Three divisions initially participated in this experiment – the 24th (Iron) Motor Rifle Division (MRD) at Lvov, the 120th (Rogachev Guards) Guards MRD at Minsk, and the 5th Guards (Don-Budapest) Tank Division (TKD) at Kyakhta.
In 1982 STAVKA authorized the 120th Guards MRD and the 5th Guards TKD to proceed with the next phase of the experiment. The 24th MRD was frozen. Western intelligence theorized that this was because the Soviets couldn’t afford the attack helicopter and air assault regiments demanded by the new TOE.
120th Guards MRD now became the 5th Combined Army Corps (CAC). 5th Guards TKD became the 48th Guards CAC. The organization developed through 1983. The CIA reported that the new organization was four brigades of five battalions each. Figure 3 shows the Corps organization around 1985.

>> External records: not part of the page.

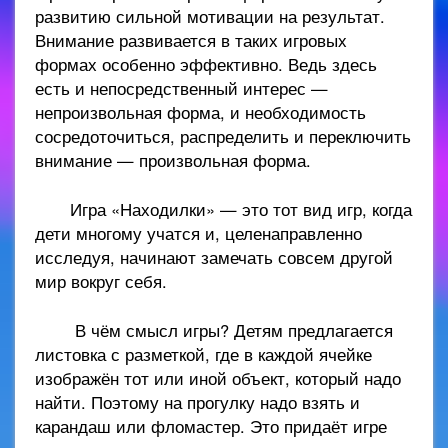
развитию сильной мотивации на результат.
Внимание развивается в таких игровых
формах особенно эффективно. Ведь здесь
есть и непосредственный интерес —
непроизвольная форма, и необходимость
сосредоточиться, распределить и переключить
внимание — произвольная форма.
Игра «Находилки» — это тот вид игр, когда
дети многому учатся и, целенаправленно
исследуя, начинают замечать совсем другой
мир вокруг себя.
В чём смысл игры? Детям предлагается
листовка с разметкой, где в каждой ячейке
изображён тот или иной объект, который надо
найти. Поэтому на прогулку надо взять и
карандаш или фломастер. Это придаёт игре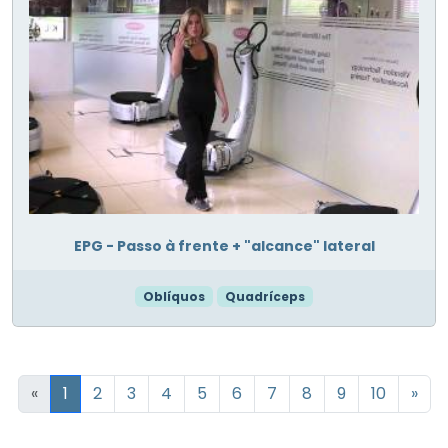
EPG - Passo à frente + "alcance" lateral
Oblíquos
Quadríceps
«
1
2
3
4
5
6
7
8
9
10
»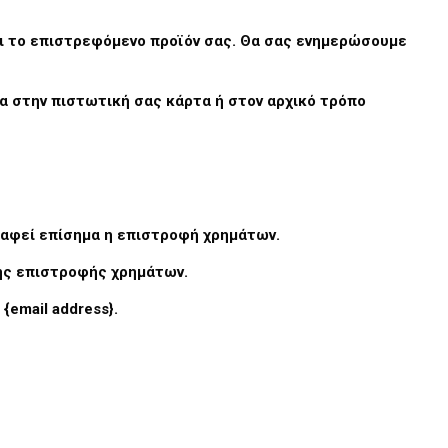
βει το επιστρεφόμενο προϊόν σας. Θα σας ενημερώσουμε
α στην πιστωτική σας κάρτα ή στον αρχικό τρόπο
τραφεί επίσημα η επιστροφή χρημάτων.
της επιστροφής χρημάτων.
{email address}.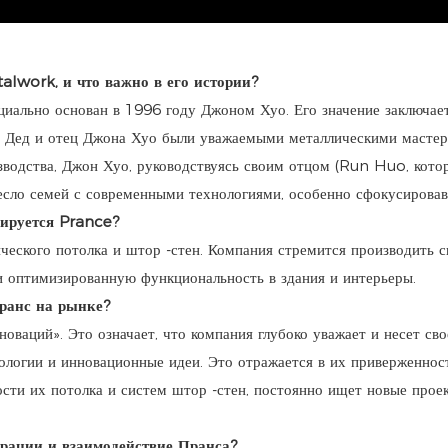
alwork, и что важно в его истории?
льно основан в 1996 году Джоном Хуо. Его значение заключает
 Дед и отец Джона Хуо были уважаемыми металлическими мастера
изводства, Джон Хуо, руководствуясь своим отцом (Run Huo, ко
месло семей с современными технологиями, особенно сфокусирова
зируется Prance?
ческого потолка и штор -стен. Компания стремится производить с
и оптимизированную функциональность в здания и интерьеры.
Пранс на рынке?
оваций». Это означает, что компания глубоко уважает и несет сво
ологии и инновационные идеи. Это отражается в их приверженност
сти их потолка и систем штор -стен, постоянно ищет новые прое
ерации и взаимодействие Пранса?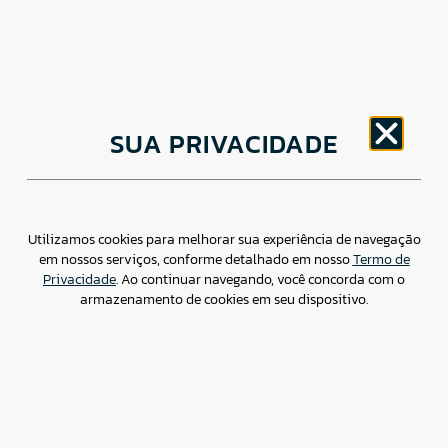
CNPJ: 30.498.377/0001-83
SUA PRIVACIDADE
o
Av. Brigadeiro Faria Lima, 1779 – 5
Andar Jardim
Paulistano, São Paulo/ SP – CEP: 01452-914
(11) 3799-4796 / contato@csdbr.com
Assessoria de imprensa: imprensa@csdbr.com
Utilizamos cookies para melhorar sua experiência de navegação
em nossos serviços, conforme detalhado em nosso
Termo de
Privacidade
. Ao continuar navegando, você concorda com o
armazenamento de cookies em seu dispositivo.
Termo de Privacidade
Canal de Denúncias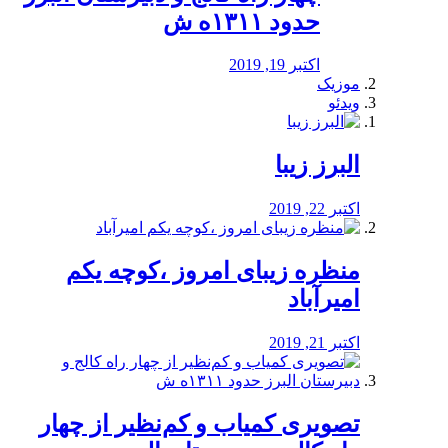
حدود ۱۳۱۱ه ش
اکتبر 19, 2019
موزیک
ویدئو
البرز زیبا
اکتبر 22, 2019
منظره‌‌ زیبای امروز ،کوچه یکم
امیرآباد
اکتبر 21, 2019
️تصویری کمیاب و کم‌نظیر از چهار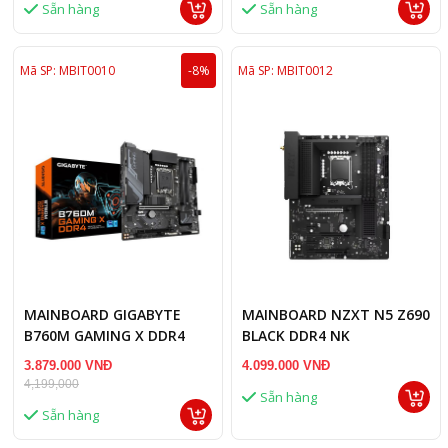
Sẵn hàng
Sẵn hàng
Mã SP: MBIT0010
-8%
Mã SP: MBIT0012
MAINBOARD GIGABYTE
MAINBOARD NZXT N5 Z690
B760M GAMING X DDR4
BLACK DDR4 NK
3.879.000 VNĐ
4.099.000 VNĐ
4,199,000
Sẵn hàng
Sẵn hàng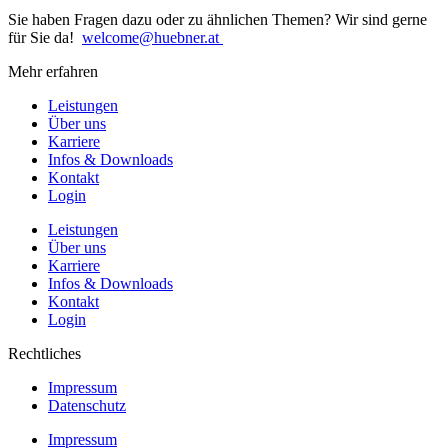
Sie haben Fragen dazu oder zu ähnlichen Themen? Wir sind gerne
für Sie da!
welcome@huebner.at
Mehr erfahren
Leistungen
Über uns
Karriere
Infos & Downloads
Kontakt
Login
Leistungen
Über uns
Karriere
Infos & Downloads
Kontakt
Login
Rechtliches
Impressum
Datenschutz
Impressum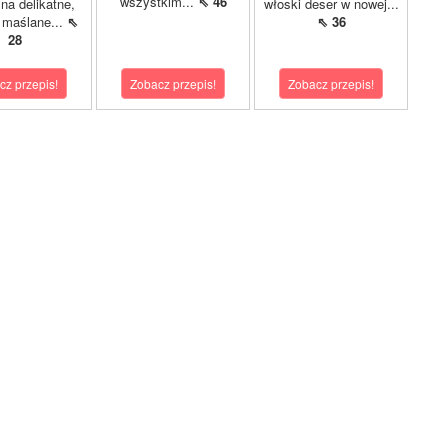
wszystkim...
⇖ 46
 na delikatne,
włoski deser w nowej...
i maślane...
⇖
⇖ 36
28
cz przepis!
Zobacz przepis!
Zobacz przepis!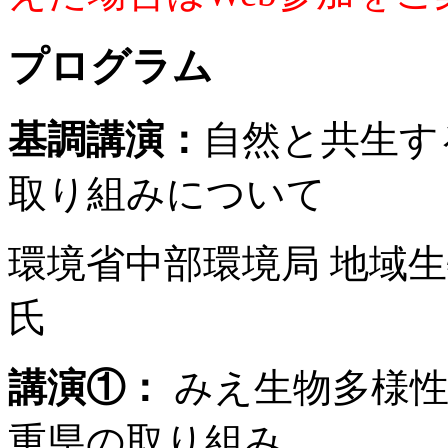
プログラム
基調講演：
自然と共生す
取り組みについて
環境省中部環境局 地域
氏
講演①：
みえ生物多様性
重県の取り組み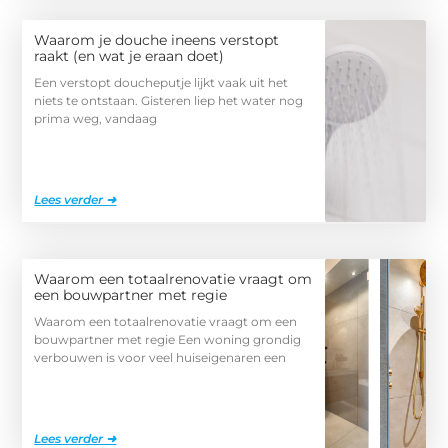
Waarom je douche ineens verstopt
raakt (en wat je eraan doet)
Een verstopt doucheputje lijkt vaak uit het
niets te ontstaan. Gisteren liep het water nog
prima weg, vandaag
Lees verder ➜
Waarom een totaalrenovatie vraagt om
een bouwpartner met regie
Waarom een totaalrenovatie vraagt om een
bouwpartner met regie Een woning grondig
verbouwen is voor veel huiseigenaren een
Lees verder ➜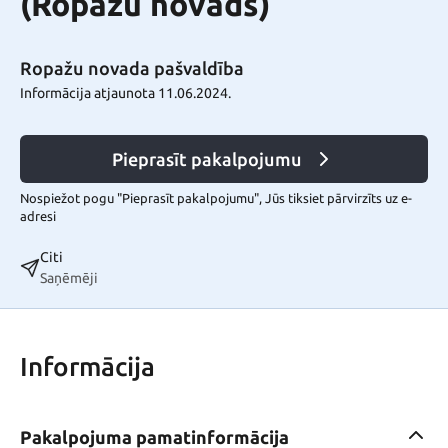
(Ropažu novads)
Ropažu novada pašvaldība
Informācija atjaunota 11.06.2024.
Pieprasīt pakalpojumu
Nospiežot pogu "Pieprasīt pakalpojumu", Jūs tiksiet pārvirzīts uz e-
adresi
Citi
Saņēmēji
Informācija
Pakalpojuma pamatinformācija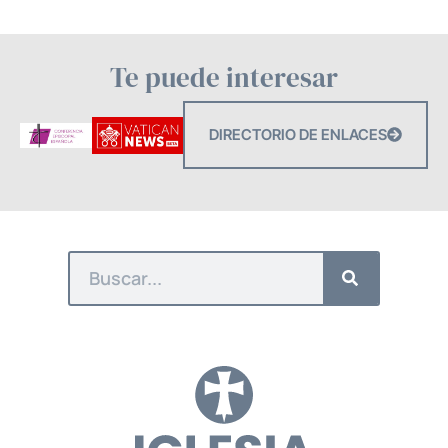
Te puede interesar
DIRECTORIO DE ENLACES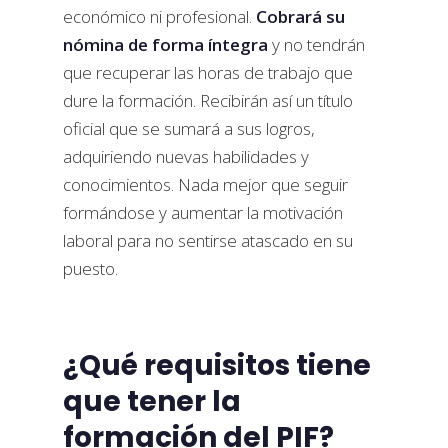
económico ni profesional.
Cobrará su
nómina de forma íntegra
y no tendrán
que recuperar las horas de trabajo que
dure la formación. Recibirán así un título
oficial que se sumará a sus logros,
adquiriendo nuevas habilidades y
conocimientos. Nada mejor que seguir
formándose y aumentar la motivación
laboral para no sentirse atascado en su
puesto.
¿Qué requisitos tiene
que tener la
formación del PIF?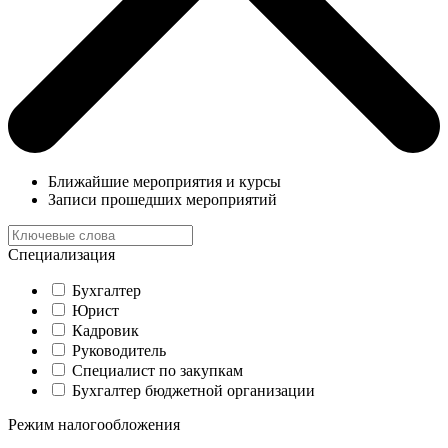
Ближайшие мероприятия и курсы
Записи прошедших мероприятий
Специализация
Бухгалтер
Юрист
Кадровик
Руководитель
Специалист по закупкам
Бухгалтер бюджетной организации
Режим налогообложения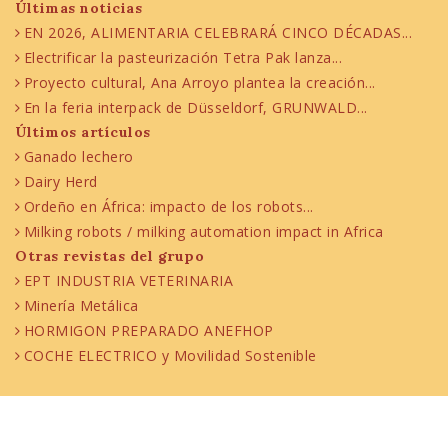
Últimas noticias
EN 2026, ALIMENTARIA CELEBRARÁ CINCO DÉCADAS...
Electrificar la pasteurización Tetra Pak lanza...
Proyecto cultural, Ana Arroyo plantea la creación...
En la feria interpack de Düsseldorf, GRUNWALD...
Últimos artículos
Ganado lechero
Dairy Herd
Ordeño en África: impacto de los robots...
Milking robots / milking automation impact in Africa
Otras revistas del grupo
EPT INDUSTRIA VETERINARIA
Minería Metálica
HORMIGON PREPARADO ANEFHOP
COCHE ELECTRICO y Movilidad Sostenible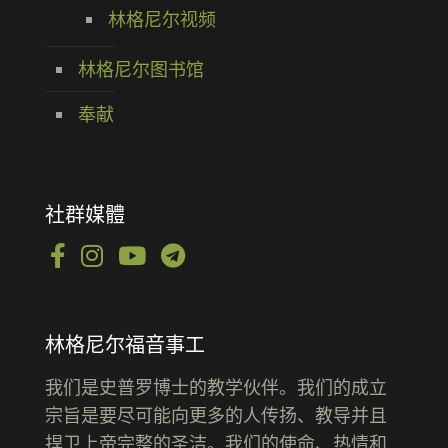
林格尼尔视频
林格尼尔图书馆
奉献
社群媒體
林格尼尔福音事工
我们是史普罗博士的教学伙伴。我们的成立
宗旨是要尽可能向更多的人传扬、教导并且
捍卫上帝完整的圣洁。我们的使命、热情和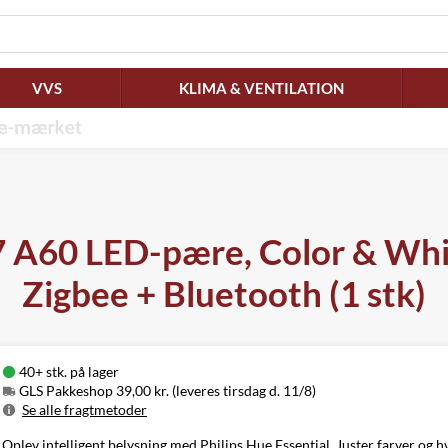
VVS
KLIMA & VENTILATION
27 A60 LED-pære, Color & Wh
Zigbee + Bluetooth (1 stk)
40+ stk. på lager
GLS Pakkeshop 39,00 kr. (leveres tirsdag d. 11/8)
Se alle fragtmetoder
Metode
Pris
Leveres
Oplev intelligent belysning med Philips Hue Essential. Juster farver og h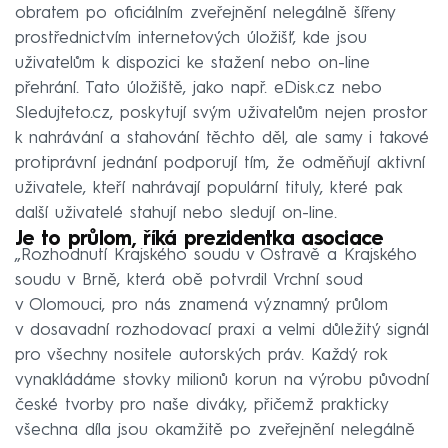
obratem po oficiálním zveřejnění nelegálně šířeny
prostřednictvím internetových úložišť, kde jsou
uživatelům k dispozici ke stažení nebo on-line
přehrání. Tato úložiště, jako např. eDisk.cz nebo
Sledujteto.cz, poskytují svým uživatelům nejen prostor
k nahrávání a stahování těchto děl, ale samy i takové
protiprávní jednání podporují tím, že odměňují aktivní
uživatele, kteří nahrávají populární tituly, které pak
další uživatelé stahují nebo sledují on-line.
Je to průlom, říká prezidentka asociace
„Rozhodnutí Krajského soudu v Ostravě a Krajského
soudu v Brně, která obě potvrdil Vrchní soud
v Olomouci, pro nás znamená významný průlom
v dosavadní rozhodovací praxi a velmi důležitý signál
pro všechny nositele autorských práv. Každý rok
vynakládáme stovky milionů korun na výrobu původní
české tvorby pro naše diváky, přičemž prakticky
všechna díla jsou okamžitě po zveřejnění nelegálně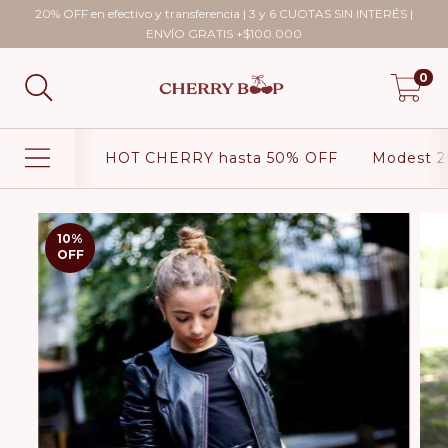
20% OFF en efectivo y transferencia | 3 y 6 CUOTAS SIN INTERÉS |
ENVÍO GRATIS +$100.000
0
HOT CHERRY hasta 50% OFF
Modest 2
10
%
OFF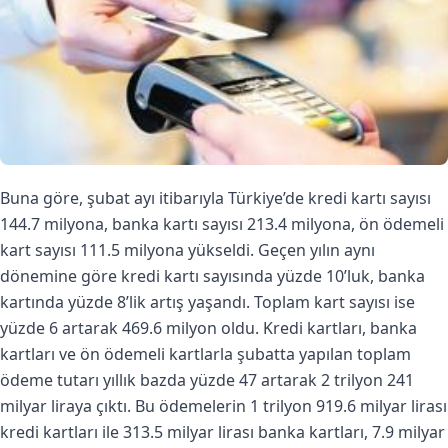
Buna göre, şubat ayı itibarıyla Türkiye’de kredi kartı sayısı
144.7 milyona, banka kartı sayısı 213.4 milyona, ön ödemeli
kart sayısı 111.5 milyona yükseldi. Geçen yılın aynı
dönemine göre kredi kartı sayısında yüzde 10’luk, banka
kartında yüzde 8’lik artış yaşandı. Toplam kart sayısı ise
yüzde 6 artarak 469.6 milyon oldu. Kredi kartları, banka
kartları ve ön ödemeli kartlarla şubatta yapılan toplam
ödeme tutarı yıllık bazda yüzde 47 artarak 2 trilyon 241
milyar liraya çıktı. Bu ödemelerin 1 trilyon 919.6 milyar lirası
kredi kartları ile 313.5 milyar lirası banka kartları, 7.9 milyar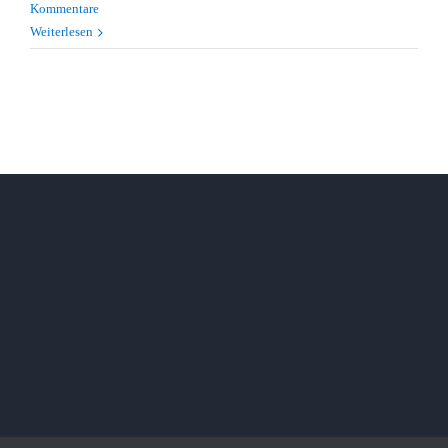
Kommentare
Weiterlesen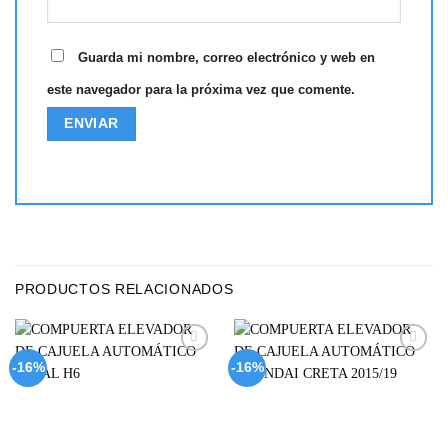
Guarda mi nombre, correo electrónico y web en
este navegador para la próxima vez que comente.
PRODUCTOS RELACIONADOS
Add to
Add to
-16%
-16%
wishlist
wishlist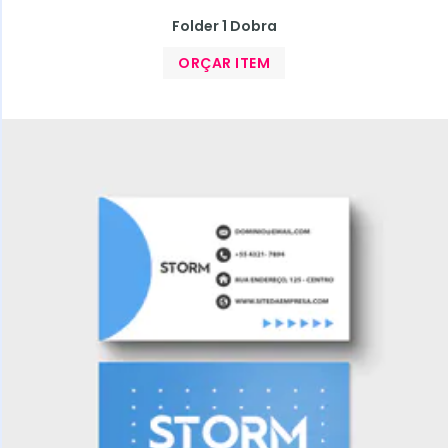
Folder 1 Dobra
ORÇAR ITEM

The brigades had an organic BM-21 rocket artillery battalion, doubled the size of their air defense company and later added a battery of eight SA-8 Geckos changing the ADA unit into a battalion. The Corps air defense regiment eventually had five batteries of SA-11 Gadfly. The Corps had a BM-27 battalion in addition to ‘divisional’ BM-21s. The Artillery Regiment expanded to three 2S3 Acacia battalions.
The other unusual feature of these units was the Combined Arms Battalion (CAB). There were at least two in each brigade. Originally, two tank and one motor rifle battalion completed a Tank Brigade, and the companion Mechanized Brigade added one tank and two motor rifle battalions.
Both Corps had organic air assault capabilities, with a Landing Assault Regiment (including a BMD battalion) and an Independent Assault Helicopter Regiment.
The number of CABs and subunit organization varied between the two Corps and from year to year. The baseline CAB appears to have been two tank companies and two motor rifle companies, but at times there were as many as five companies with Tank CAB having 3 tank companies plus 2 motor rifle companies and Mechanized CAB having the reverse.
The baseline organization would have 462 tanks and up to 566 BMPs, 45 BMDs, 72 2S1, 54 2S3, 90 BM21s, 18 BM-27s, 32+ ZSU-23 or Tunguska, 32+ SA-13, 32 SA-8, and 20 SA-11. As the organization fluctuated, the tank strength approached 500 tanks.
One feature of this experiment was NATO-style task forces combining tanks and BMPs on a habitual basis, to the extent of putting them in the same motor pool. Training exceeded the norms for the regular forces.
Initially the 5th CAC fielded T72s and the 48th CACs fielded T62s. As experimental units they had first call on newer equipment (T72B and T62M) and trained intensively.
The Soviets started the experiment with other units (notably 32nd Guards TKD and 90th Guards TKD) but they did not get as far as 24th MRD.